Se sentó el la silla sin respaldo para observar
a la mujer que estaba frente a ella. Tenía los ojos cerrados, los labios
ligeramente abiertos, las mejillas sonrojadas y un hilo de sangre brillante que
bajaba desde la frente y le recorría una buena parte de la nariz y del mentón. No
pudo evitar sonreír al visualizar lo que le pasaría a ese cuerpo, cómo le daría
placer...
Se pasó la lengua por los labios. Ya no podía
contenerse. Sentía unos deseos irrefrenables de poseerla, de hacerla suya, de
golpearla, hacerla sangrar. La parte más fácil había sido dejarla inconsciente;
sólo había necesitado un buen golpe con una varilla que había escogido con
total premeditación. Llevarla hasta el sótano de su casa, en cambio, ya no fue
tan sencillo. Tuvo que esconderse hasta de las sombras mismas.
Pero el pasado no importaba.

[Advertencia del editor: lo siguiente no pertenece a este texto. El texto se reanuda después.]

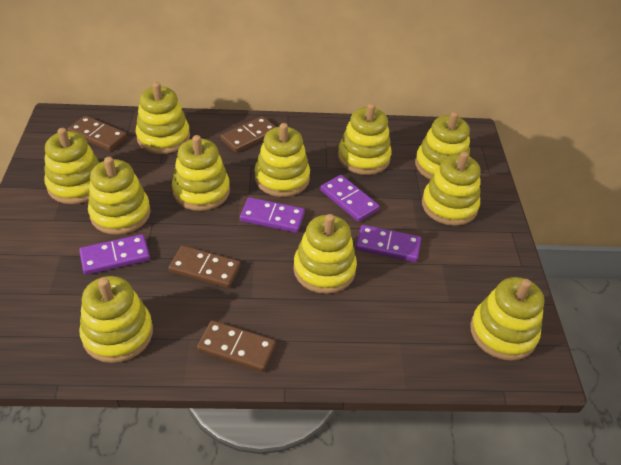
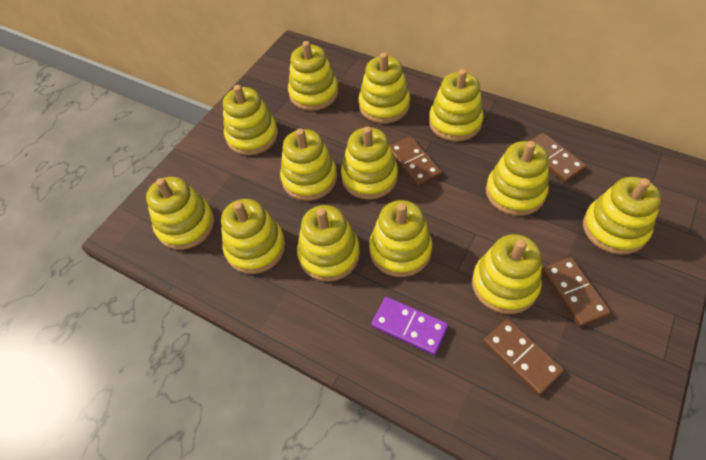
purple domino: [79,234,150,275] [240,197,305,233] [320,175,380,222] [356,225,421,262] = 4 -> [371,297,448,355] = 1
yellow stacking toy: [44,128,99,204] [79,276,153,363] [88,157,151,235] [135,82,190,154] [172,135,230,211] [255,123,310,197] [293,214,357,294] [338,103,392,175] [415,111,470,180] [422,151,481,226] [470,277,544,361] = 11 -> [146,177,215,250] [221,199,286,274] [223,85,278,155] [280,128,337,201] [288,41,338,111] [297,205,360,282] [341,127,398,200] [359,52,410,124] [369,200,433,277] [429,69,484,142] [472,234,542,314] [486,141,549,216] [583,177,661,255] = 13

Lo importante era
que estaba allí, con las manos amarradas hacia atrás, con fuerza. Los pies
también estaban amarrados y había perdido un zapato de camino a ese lugar. ¡Qué
más daba! Cuando la noche llegara a su fin, perdería más que un miserable
zapato. Volvió a sonreír. Le pareció que su sonrisa tenía un deje de maldad y
se sintió complacida.
Entonces la otra abrió los ojos. El miedo se
reflejaba claramente en ellos. Y gritó, gritó como si en ello se le fuera la
vida sin saber que, pronto, de verdad se le iría.